Diğer davalılar davaya cevap vermemiştir.
Mahkemece, 30.04.2015 tarihinde yapılan keşif sonucu düzenlenen keşif raporu ve ıslah ile talep olunan bilirkişi raporunda tespit edilen daire bedeli üzerinden 112.080,00 TL"nin davalılardan tahsiline taşınmazın malikleri açısından da inceleme yapıldığından iyiniyetli üçüncü kişinin var olduğu anlaşılmış olmakla tapu iptali ve tescili talebinin değerlendirmeye alınmamasına karar verilmiştir.

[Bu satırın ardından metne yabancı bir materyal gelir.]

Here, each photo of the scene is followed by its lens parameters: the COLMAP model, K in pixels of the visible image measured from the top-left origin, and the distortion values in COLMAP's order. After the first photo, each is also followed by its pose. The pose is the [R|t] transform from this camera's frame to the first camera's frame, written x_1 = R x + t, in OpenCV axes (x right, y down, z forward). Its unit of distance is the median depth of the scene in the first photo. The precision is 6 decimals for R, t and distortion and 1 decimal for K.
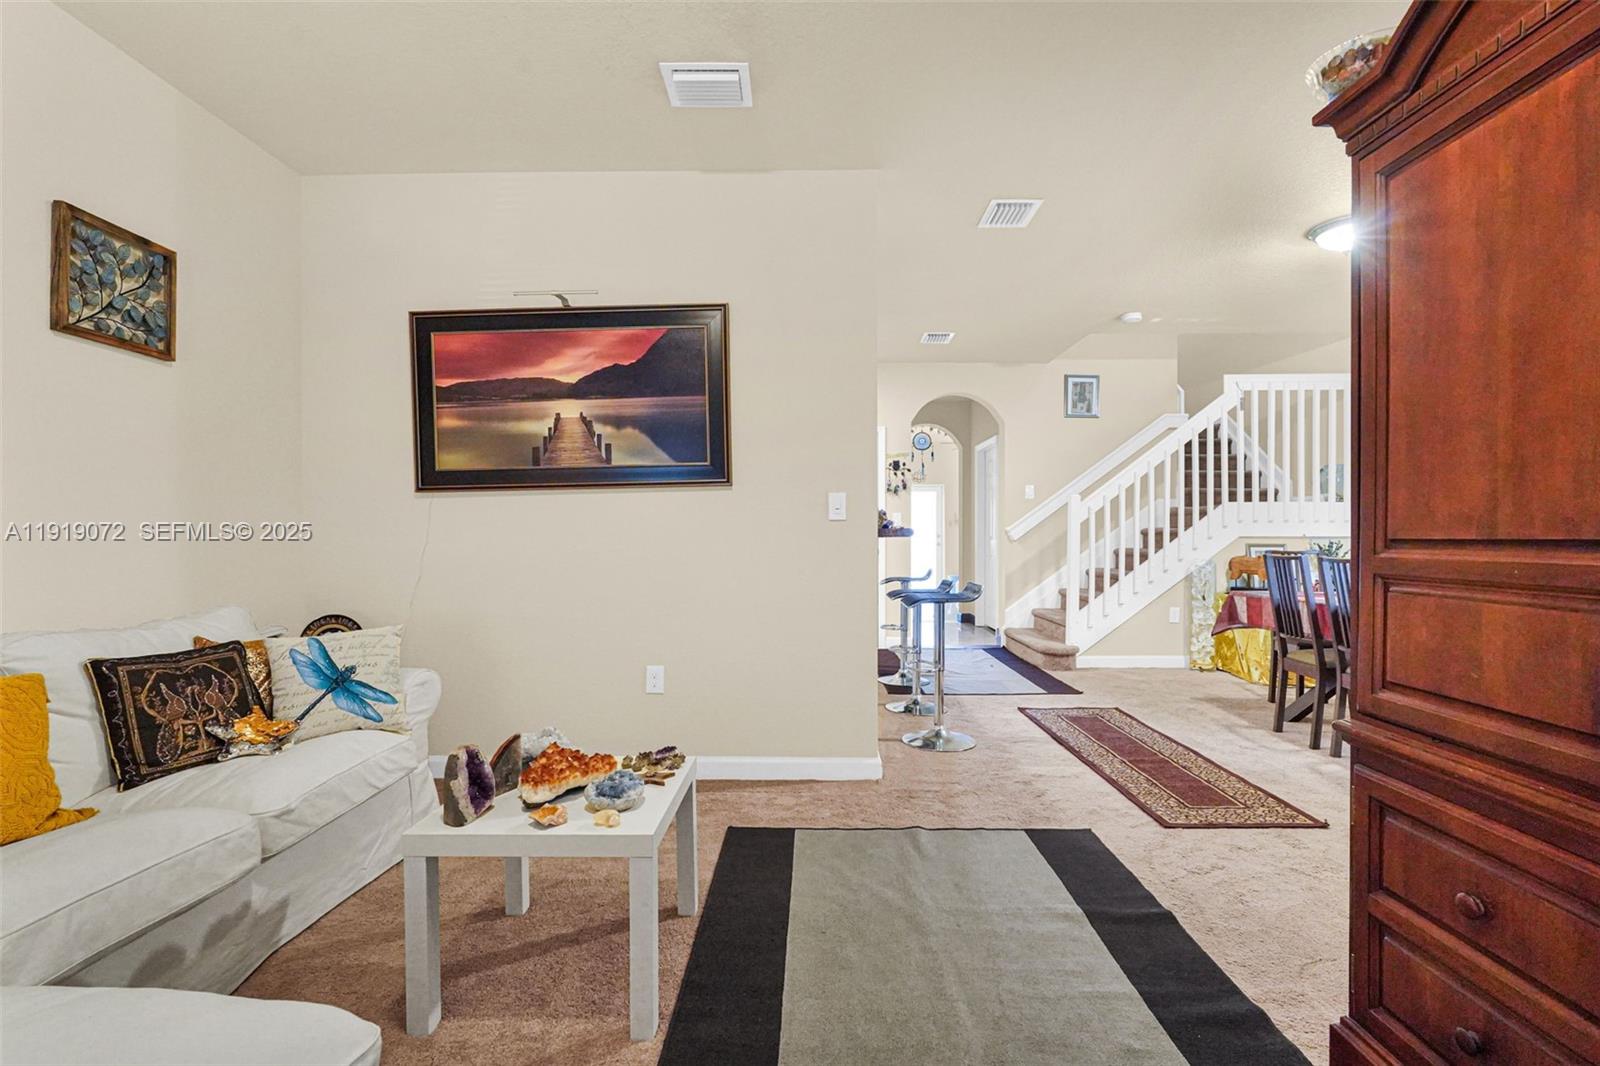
lens RADIAL K [[722.8, 0, 799.9], [0, 722.8, 534.7], [0, 0, 1]] dist [-0.008014, 0.006163]
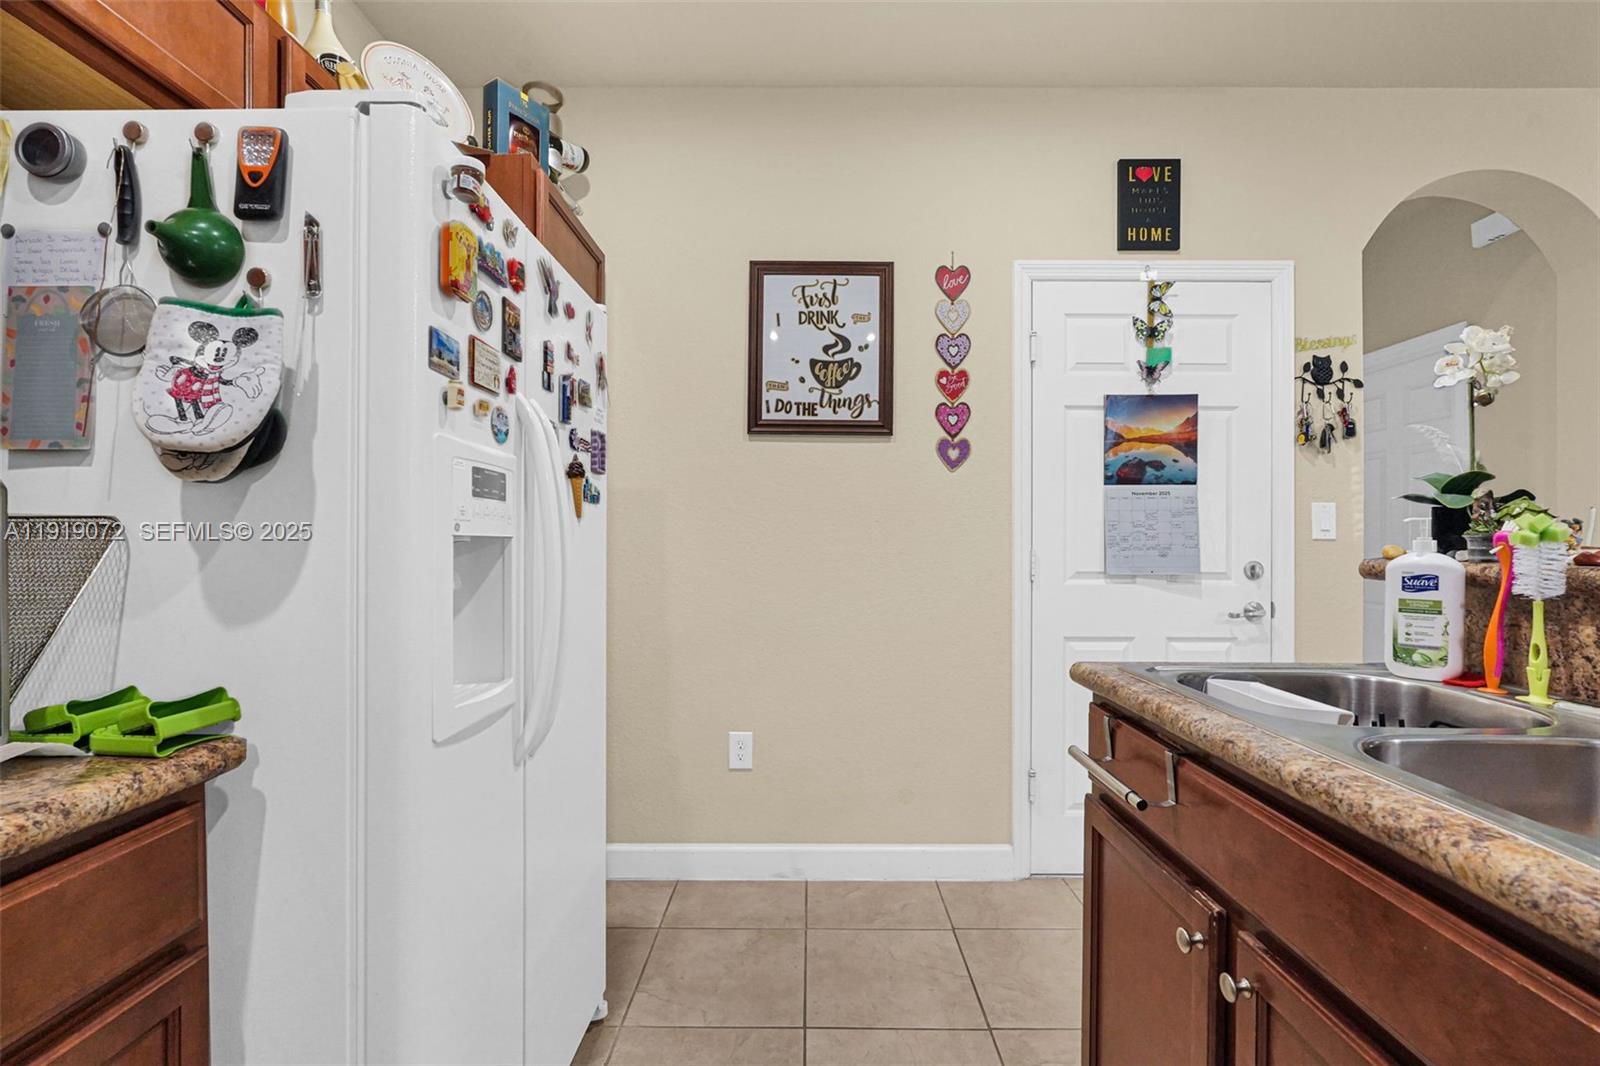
lens RADIAL K [[722.8, 0, 800.8], [0, 722.8, 531.5], [0, 0, 1]] dist [-0.008014, 0.006163]
pose [[0.999911, 0.007307, 0.011133, -0.155281], [-0.007288, 0.999972, -0.001694, -0.015505], [-0.011145, 0.001613, 0.999937, 0.770911]]
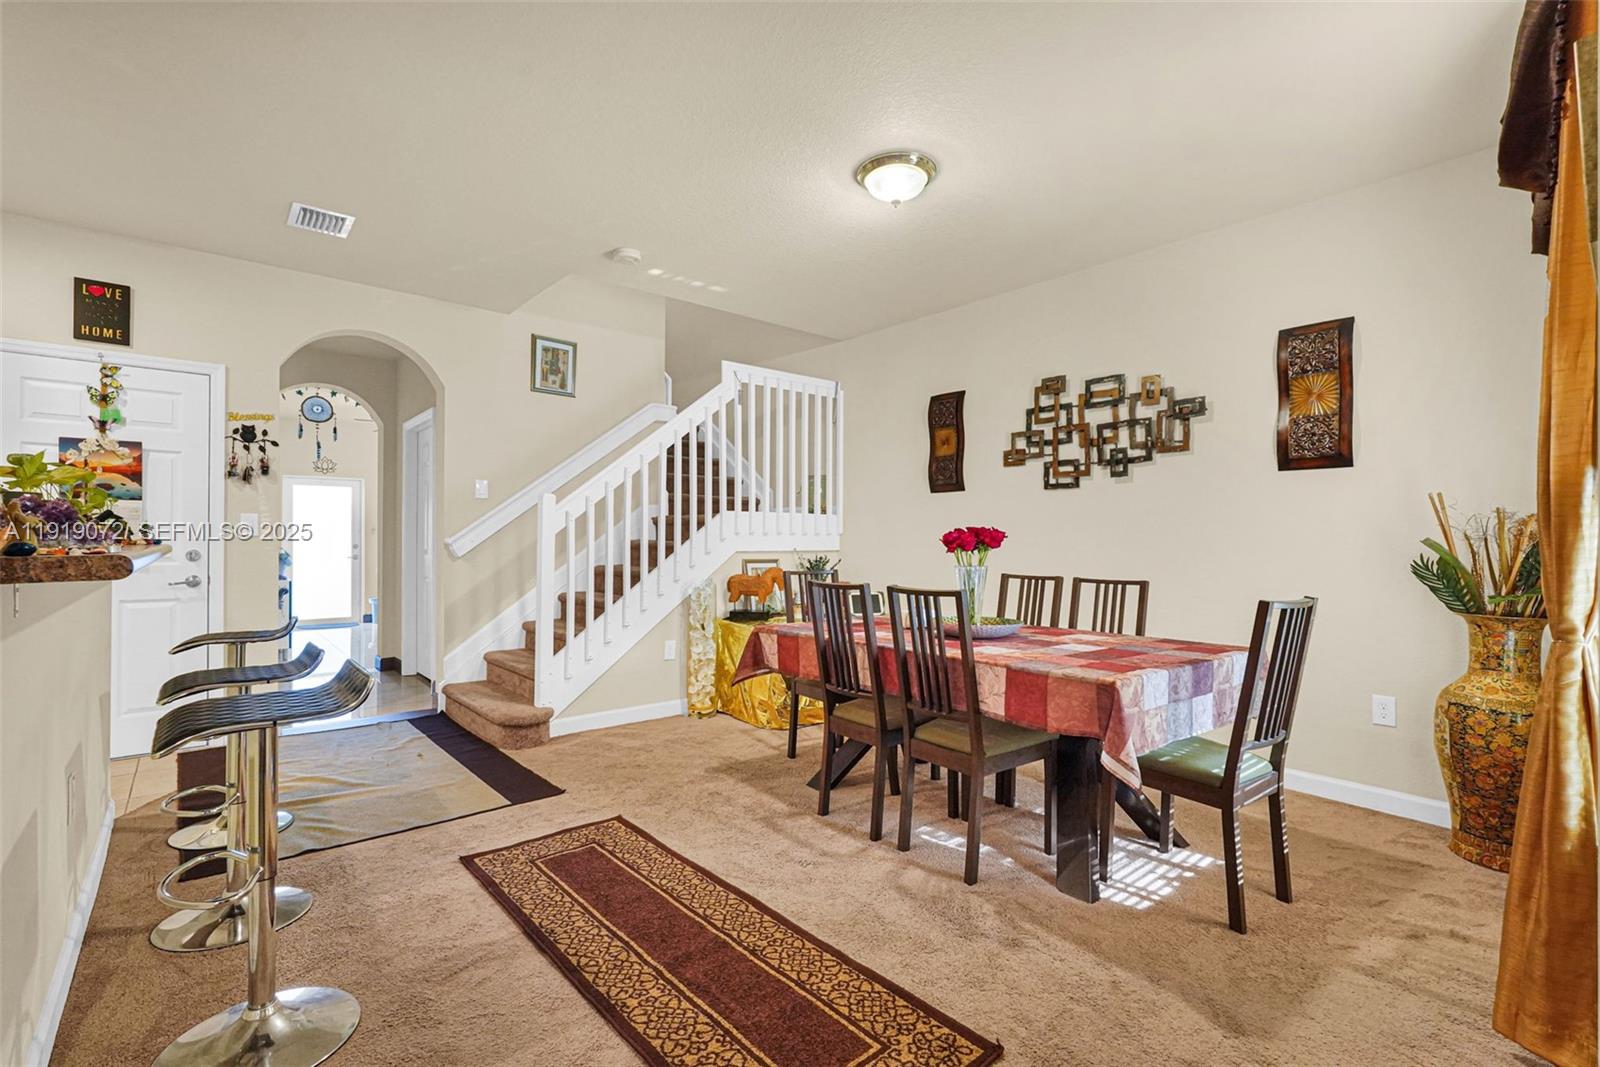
lens RADIAL K [[722.8, 0, 804.8], [0, 722.8, 535.0], [0, 0, 1]] dist [-0.008014, 0.006163]
pose [[0.745183, 0.006831, 0.666825, 0.095000], [-0.001257, 0.999960, -0.008839, -0.009140], [-0.666859, 0.005748, 0.745162, 0.302100]]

Hükmü, davalı ... ve ... Bilişim Limited şirket vekili, davalı ..., davalı ... ve davalı ... temyiz etmişlerdir.
Dava, davalı yükleniciden temlik alınan kişisel hakka dayalı tapu iptali ve tescil olmadığı takdirde alacak istemine ilişkindir.
28.05.2014 tarihinde yürürlüğe giren 6502 sayılı Tüketicinin Korunması Hakkında Kanun her türlü tüketici işlemi ile tüketiciye yönelik uygulamaları kapsamaktadır.

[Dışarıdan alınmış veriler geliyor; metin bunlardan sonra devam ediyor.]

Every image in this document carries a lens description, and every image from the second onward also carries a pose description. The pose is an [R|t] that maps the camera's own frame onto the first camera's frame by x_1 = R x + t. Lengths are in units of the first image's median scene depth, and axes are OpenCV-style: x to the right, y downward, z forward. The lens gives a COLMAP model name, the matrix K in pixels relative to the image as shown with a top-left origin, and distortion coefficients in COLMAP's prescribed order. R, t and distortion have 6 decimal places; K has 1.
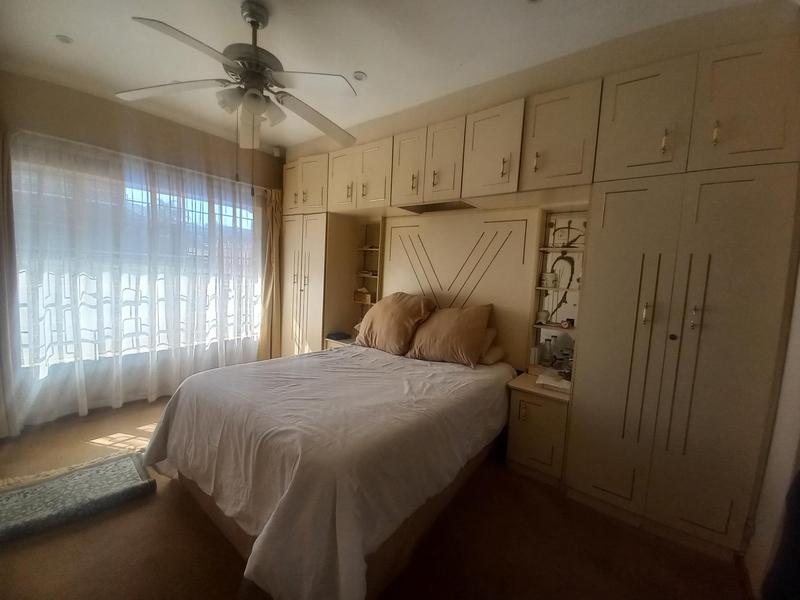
lens RADIAL K [[318.1, 0, 410.4], [0, 318.1, 296.0], [0, 0, 1]] dist [0.000558, 0.000115]
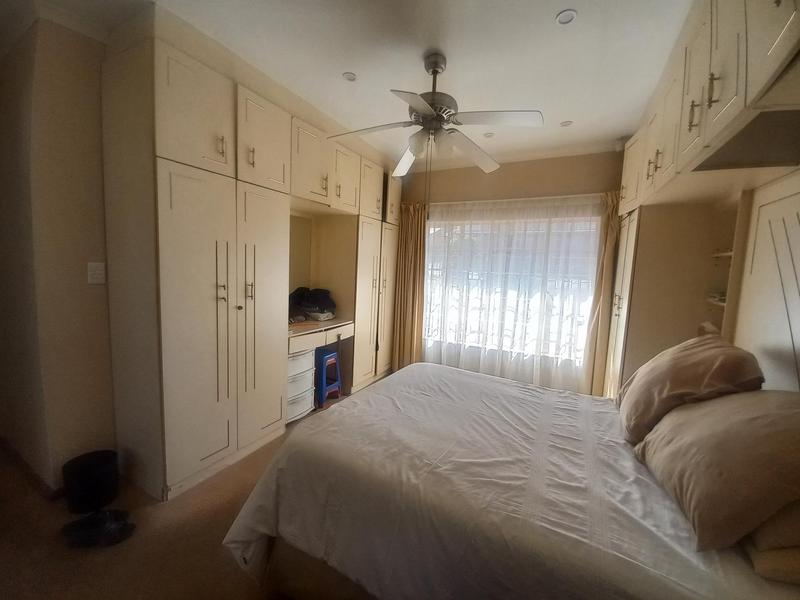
lens RADIAL K [[318.1, 0, 410.4], [0, 318.1, 296.0], [0, 0, 1]] dist [0.000558, 0.000115]
pose [[0.178985, 0.045644, -0.982792, 0.502458], [-0.107795, 0.993819, 0.026525, -0.047704], [0.977929, 0.101192, 0.182799, 0.581410]]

Konut satış sözleşmeleriyle devre tatil ve uzun süreli tatil hizmeti sözleşmeleri de kanun kapsamına alınmıştır. Söz konusu taşınmazın da bir konut satış sözleşmesiyle satın alındığı belirtilerek bu dava açılmıştır.
Anılan kanunun 3. maddesinin (k) bendindeki tanıma göre tüketici; ticari veya mesleki olmayan amaçlarla hareket eden gerçek veya tüzel kişiyi,
(l) bendindeki tanıma göre de tüketici işlemi; mal veya hizmet piyasalarında kamu tüzel kişileri de dâhil olmak üzere ticari veya mesleki amaçlarla hareket eden veya onun adına ya da hesabına hareket eden gerçek veya tüzel kişiler ile tüketiciler arasında kurulan, eser, taşıma, simsarlık, sigorta, vekâlet, bankacılık ve benzeri sözleşmeler de dâhil olmak üzere her türlü sözleşme ve hukuki işlemi ifade eder.

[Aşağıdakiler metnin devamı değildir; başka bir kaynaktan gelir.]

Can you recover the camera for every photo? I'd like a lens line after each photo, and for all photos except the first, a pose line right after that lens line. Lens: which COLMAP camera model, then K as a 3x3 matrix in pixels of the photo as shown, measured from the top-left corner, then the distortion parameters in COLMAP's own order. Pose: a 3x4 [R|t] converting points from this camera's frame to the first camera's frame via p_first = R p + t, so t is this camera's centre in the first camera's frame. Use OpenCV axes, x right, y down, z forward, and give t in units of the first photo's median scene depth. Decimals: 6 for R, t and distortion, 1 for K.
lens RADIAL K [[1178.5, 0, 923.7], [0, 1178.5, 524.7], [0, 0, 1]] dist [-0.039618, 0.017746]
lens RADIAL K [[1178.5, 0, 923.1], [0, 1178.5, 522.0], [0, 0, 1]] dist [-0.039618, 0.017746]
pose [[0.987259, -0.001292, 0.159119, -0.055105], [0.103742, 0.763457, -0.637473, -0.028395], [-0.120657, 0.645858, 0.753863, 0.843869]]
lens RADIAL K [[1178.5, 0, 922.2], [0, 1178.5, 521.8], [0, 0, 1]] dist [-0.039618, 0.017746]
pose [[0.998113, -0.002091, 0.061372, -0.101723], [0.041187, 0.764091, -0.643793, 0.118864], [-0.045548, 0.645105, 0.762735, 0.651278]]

6502 sayılı Tüketicinin Korunması Hakkındaki Kanunun 73. maddesinin (1) bendi gereğince de bu kanun uygulaması ile ilgili çıkacak her türlü ihtilaflara tüketici mahkemelerinde bakılması gerekir.
Somut olayda; davacı tüketici, yüklenicinin temlikine dayalı olarak tapu iptali ve tescil olmadığı takdirde tazminat isteğinde bulunduğundan o yerde ayrı bir tüketici mahkemesi varsa çekişmenin tüketici mahkemesinde görülmesi, aksi halde davaya tüketici mahkemesi sıfatıyla bakılması yasadan kaynaklanan bir zorunluluktur. Mahkemece kamu düzeninden olan görev hususu re’sen gözetilerek yukarıda yazılı olduğu şekilde işlem yapılması gerekirken çekişmenin esasının incelenip hükme bağlanması doğru görülmemiş, bu sebeple kararın bozulması gerekmiştir.
SONUÇ: Temyiz olunan kararın yukarıda açıklanan nedenlerle BOZULMASINA, bozma nedenine göre diğer temyiz itirazlarının şimdilik incelenmesine yer olmadığına, peşin yatırılan harcın istek halinde yatıranlara iadesine, kararın tebliğinden itibaren 15 gün içinde karar düzeltme yolu açık olmak üzere, 11.09.2018 tarihinde oybirliği ile karar verildi.